70 N.Y. 299 | NY | 1877
The complaint alleges that the plaintiff, when the alleged trespass was committed, was the owner and in possession of the premises upon which the alleged unlawful entry by the defendant was made.
The defendant in his answer justifies the entry on the ground that he had an open right of way over the premises, and entered to remove an obstruction unlawfully placed therein. The plea of justification assumes that the plaintiff has a cause of action, except for the matter specially pleaded. But, aside from this, the language in the answer setting up the justification, by fair construction, admits that the plaintiff owned and was possessed of the locus in quo.
The answer alleges that the defendant was the owner of the lands lying next "northerly of the lands of the plaintiff, which are mentioned and described in the complaint;" that he has an open right of way across "the said lands of the plaintiff," granted by a former owner; that the plaintiff or some one in possession of the land within five years last past wrongfully put a gate across the way; that the defendant "requested the plaintiff to remove such gate and to discontinue the same, and he promised to do so, but wrongfully continued the same;" and that thereupon he entered and removed the gate, etc. The answer is in substance, "true; I entered your (plaintiff's) premises, but I did so to remove *302 an obstruction maintained by you in a way from my lands across your lands, as I had a lawful right to do." The court was, we think, justified in treating the ownership and possession of thelocus in quo in the plaintiff, as admitted by the pleadings. The concluding clause in the answer which denies the complaint, "except as hereinbefore answered," is not a denial of the plaintiff's title alleged in the complaint, as that is answered and admitted by what precedes it.
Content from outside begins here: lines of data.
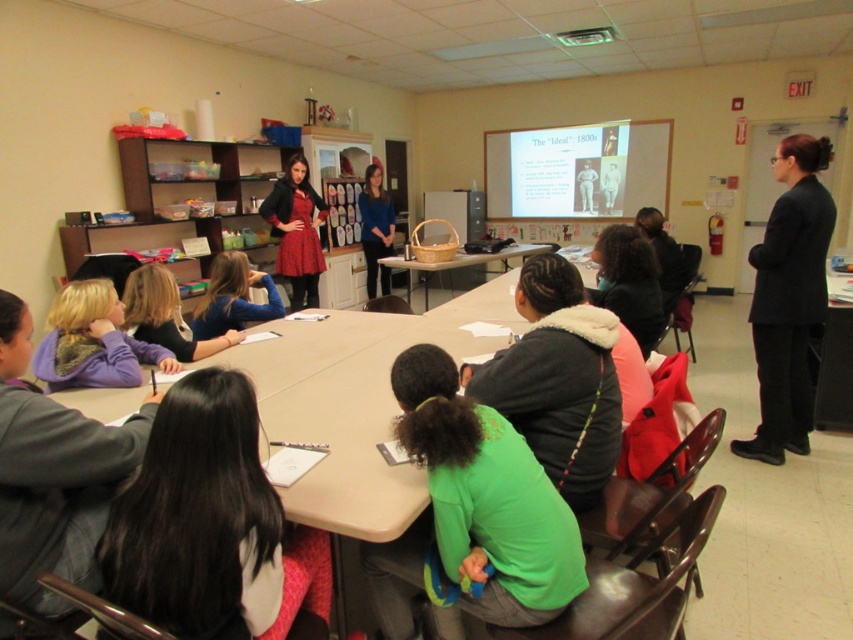
Question: Which point is closer to the camera?

Choices:
 (A) matte white slide at upper center
 (B) green fabric backpack at center
 (C) wooden table at center

Answer: (B)

Question: Can you confirm if black matte suit at right is bigger than matte white slide at upper center?

Choices:
 (A) yes
 (B) no

Answer: (B)

Question: Is black matte suit at right in front of wooden table at center?

Choices:
 (A) no
 (B) yes

Answer: (B)

Question: Can you confirm if green fabric backpack at center is bigger than matte white slide at upper center?

Choices:
 (A) no
 (B) yes

Answer: (A)

Question: Which point appears closest to the camera in this image?

Choices:
 (A) (784, 426)
 (B) (500, 168)

Answer: (A)

Question: Which point is closer to the camera?

Choices:
 (A) wooden table at center
 (B) green fabric backpack at center
 (C) black matte suit at right

Answer: (B)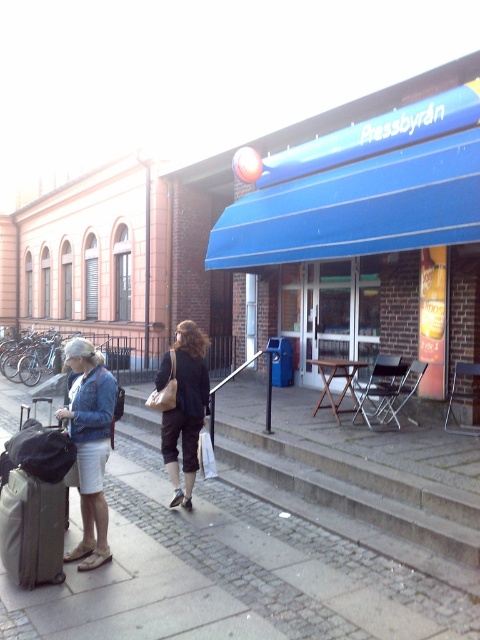
Can you confirm if blue awning at center is positioned to the left of matte gray suitcase at lower left?

Incorrect, blue awning at center is not on the left side of matte gray suitcase at lower left.

Is blue awning at center behind matte gray suitcase at lower left?

Yes, it is behind matte gray suitcase at lower left.

Who is more forward, (196, 252) or (60, 545)?

Point (60, 545) is more forward.

Identify the location of blue awning at center. This screenshot has width=480, height=640. pyautogui.click(x=350, y=230).

Which is more to the left, cobblestone pavement at lower left or matte black pants at center?

matte black pants at center

Does cobblestone pavement at lower left have a smaller size compared to matte black pants at center?

Correct, cobblestone pavement at lower left occupies less space than matte black pants at center.

The width and height of the screenshot is (480, 640). What are the coordinates of `cobblestone pavement at lower left` in the screenshot? It's located at (230, 576).

Identify the location of cobblestone pavement at lower left. The image size is (480, 640). (230, 576).

Is blue awning at center smaller than denim jacket at left?

Incorrect, blue awning at center is not smaller in size than denim jacket at left.

What do you see at coordinates (350, 230) in the screenshot? The height and width of the screenshot is (640, 480). I see `blue awning at center` at bounding box center [350, 230].

Locate an element on the screen. The height and width of the screenshot is (640, 480). blue awning at center is located at coordinates (350, 230).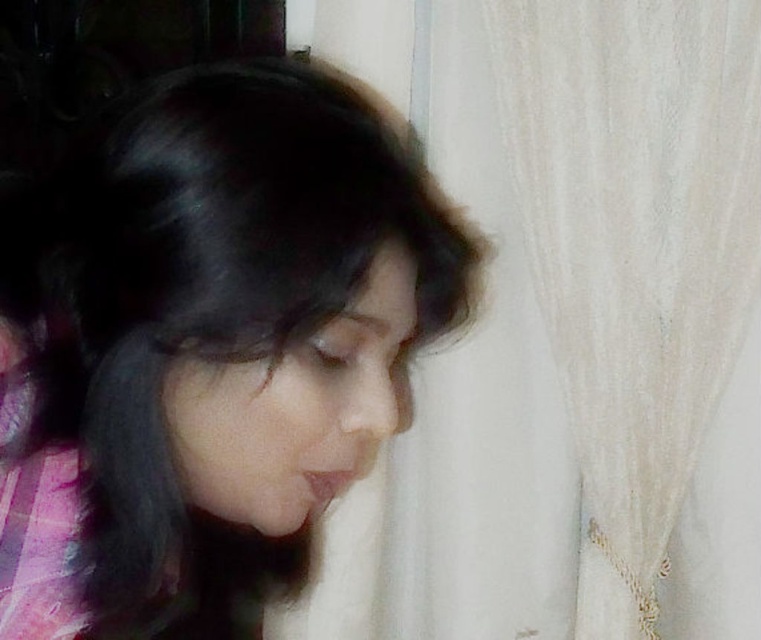
Is white sheer curtain at upper right smaller than smooth black hair at center?

No, white sheer curtain at upper right is not smaller than smooth black hair at center.

Measure the distance between white sheer curtain at upper right and camera.

They are 3.64 feet apart.

Find the location of a particular element. This screenshot has width=761, height=640. white sheer curtain at upper right is located at coordinates (568, 330).

Where is `white sheer curtain at upper right`? white sheer curtain at upper right is located at coordinates (568, 330).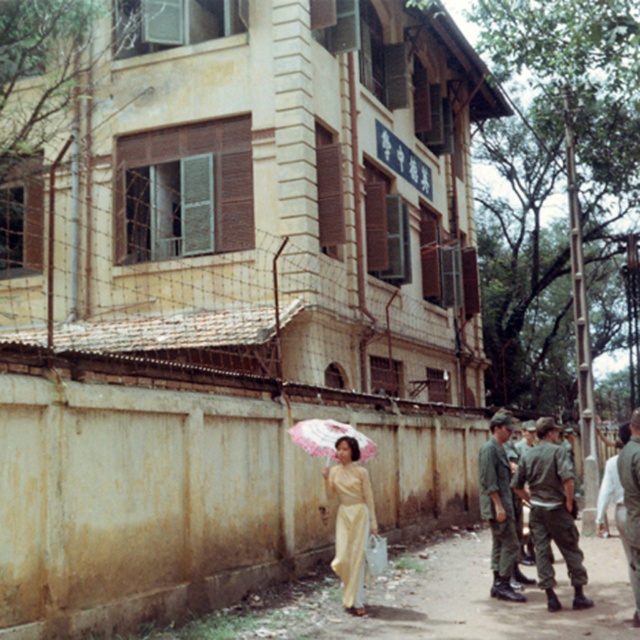
Looking at this image, who is shorter, camouflage fabric uniform at center or camouflage fabric uniform at right?

camouflage fabric uniform at center is shorter.

Does camouflage fabric uniform at center have a greater width compared to camouflage fabric uniform at right?

Yes.

Find the location of `camouflage fabric uniform at center`. camouflage fabric uniform at center is located at coordinates (552, 512).

Identify the location of camouflage fabric uniform at center. point(552,512).

Can you confirm if green military uniform at center is positioned to the right of pink fabric umbrella at center?

Indeed, green military uniform at center is positioned on the right side of pink fabric umbrella at center.

Is point (504, 508) positioned in front of point (332, 449)?

No, (504, 508) is behind (332, 449).

Where is `green military uniform at center`? green military uniform at center is located at coordinates (499, 506).

Is light yellow silk ao dai at center shorter than camouflage fabric uniform at right?

Yes.

This screenshot has width=640, height=640. Identify the location of light yellow silk ao dai at center. (349, 518).

Locate an element on the screen. light yellow silk ao dai at center is located at coordinates (349, 518).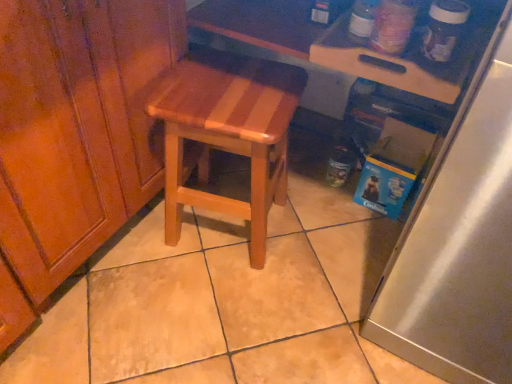
Locate an element on the screen. The width and height of the screenshot is (512, 384). free space to the left of wooden at center is located at coordinates (130, 248).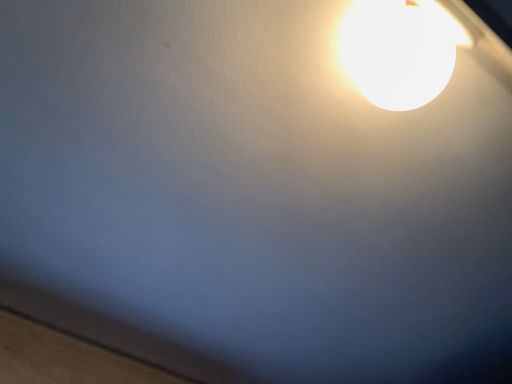
Find the location of a particular element. The width and height of the screenshot is (512, 384). white glossy lampshade at upper right is located at coordinates pyautogui.click(x=398, y=51).

What do you see at coordinates (398, 51) in the screenshot? The width and height of the screenshot is (512, 384). I see `white glossy lampshade at upper right` at bounding box center [398, 51].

The fact that the plaintiff failed to prove either title or possession to the locus in quo, did not deprive him of the benefit of the admission in the answer. The record is consistent with a recovery by the plaintiff, because that admits a title in him.
The plaintiff unnecessarily attempted to show that he had possession in fact at the time of the alleged trespass, and the proof, as the court held, showed that both the legal title and possession was in his wife. Assuming that the judge might under the circumstance have held that by going into proof, the plaintiff should be deemed to have waived the benefit of the admission in the pleadings; he did not do so, and no rule of law was violated in allowing the plaintiff to repose upon the admission of title, after he had attempted, but failed, to establish his title or possession by proof.
There was no exception to the direction of the verdict, and no other point is urged for the reversal of the judgment, except the one we have considered.
The judgment should be affirmed.
FOLGER, MILLER and RAPALLO, JJ., concur; ALLEN, J., dissents; CHURCH, Ch. J., not voting; EARL, J., not sitting.